---------- Stored rows

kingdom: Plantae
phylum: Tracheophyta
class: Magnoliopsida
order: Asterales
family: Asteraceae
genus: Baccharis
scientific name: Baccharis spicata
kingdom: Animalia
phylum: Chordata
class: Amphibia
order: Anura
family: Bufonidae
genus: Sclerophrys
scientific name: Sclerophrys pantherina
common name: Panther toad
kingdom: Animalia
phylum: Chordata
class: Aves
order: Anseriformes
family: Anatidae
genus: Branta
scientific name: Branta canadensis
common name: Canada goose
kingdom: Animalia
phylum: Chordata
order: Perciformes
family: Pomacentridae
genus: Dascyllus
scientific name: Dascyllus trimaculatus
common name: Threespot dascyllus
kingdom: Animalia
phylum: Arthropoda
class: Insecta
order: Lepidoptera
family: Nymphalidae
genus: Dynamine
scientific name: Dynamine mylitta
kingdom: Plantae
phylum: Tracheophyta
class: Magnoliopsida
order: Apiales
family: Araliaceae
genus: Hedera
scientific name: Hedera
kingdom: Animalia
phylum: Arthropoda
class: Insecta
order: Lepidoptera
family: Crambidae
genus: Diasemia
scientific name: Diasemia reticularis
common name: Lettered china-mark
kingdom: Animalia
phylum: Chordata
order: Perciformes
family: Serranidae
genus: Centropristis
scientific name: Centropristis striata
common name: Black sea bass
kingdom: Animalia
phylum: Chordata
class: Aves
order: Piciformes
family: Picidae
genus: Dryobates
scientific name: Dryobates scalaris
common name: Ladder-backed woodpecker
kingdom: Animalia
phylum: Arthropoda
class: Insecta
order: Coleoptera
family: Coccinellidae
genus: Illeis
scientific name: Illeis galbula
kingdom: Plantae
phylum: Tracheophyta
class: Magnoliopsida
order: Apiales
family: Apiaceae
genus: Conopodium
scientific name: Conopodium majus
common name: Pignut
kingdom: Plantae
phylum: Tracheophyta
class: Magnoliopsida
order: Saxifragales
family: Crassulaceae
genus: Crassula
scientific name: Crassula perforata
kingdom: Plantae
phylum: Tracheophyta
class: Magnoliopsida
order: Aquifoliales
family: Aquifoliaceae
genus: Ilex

--------------------

What this task involves: Output the stretch of lines from the very first one above through the line that contains "common name: Panther toad", both included, as a JSON list of strings with one string per line and any blank lines omitted.

Solution for this problem:
[
  "kingdom: Plantae",
  "phylum: Tracheophyta",
  "class: Magnoliopsida",
  "order: Asterales",
  "family: Asteraceae",
  "genus: Baccharis",
  "scientific name: Baccharis spicata",
  "kingdom: Animalia",
  "phylum: Chordata",
  "class: Amphibia",
  "order: Anura",
  "family: Bufonidae",
  "genus: Sclerophrys",
  "scientific name: Sclerophrys pantherina",
  "common name: Panther toad"
]